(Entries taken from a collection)

__________________________________________________

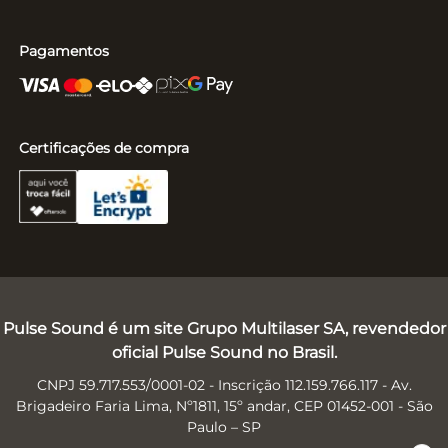
Pagamentos
Certificações de compra
Pulse Sound é um site Grupo Multilaser SA, revendedor
oficial Pulse Sound no Brasil.
CNPJ 59.717.553/0001-02 - Inscrição 112.159.766.117 - Av.
Brigadeiro Faria Lima, Nº1811, 15º andar, CEP 01452-001 - São
Paulo – SP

__________________________________________________

▶ _WORK INSTRUCTION_
Check each line of the records for the word "Pulse", then state how many lines have it, as a number only.

▶ _PROBLEM SOLUTION_
2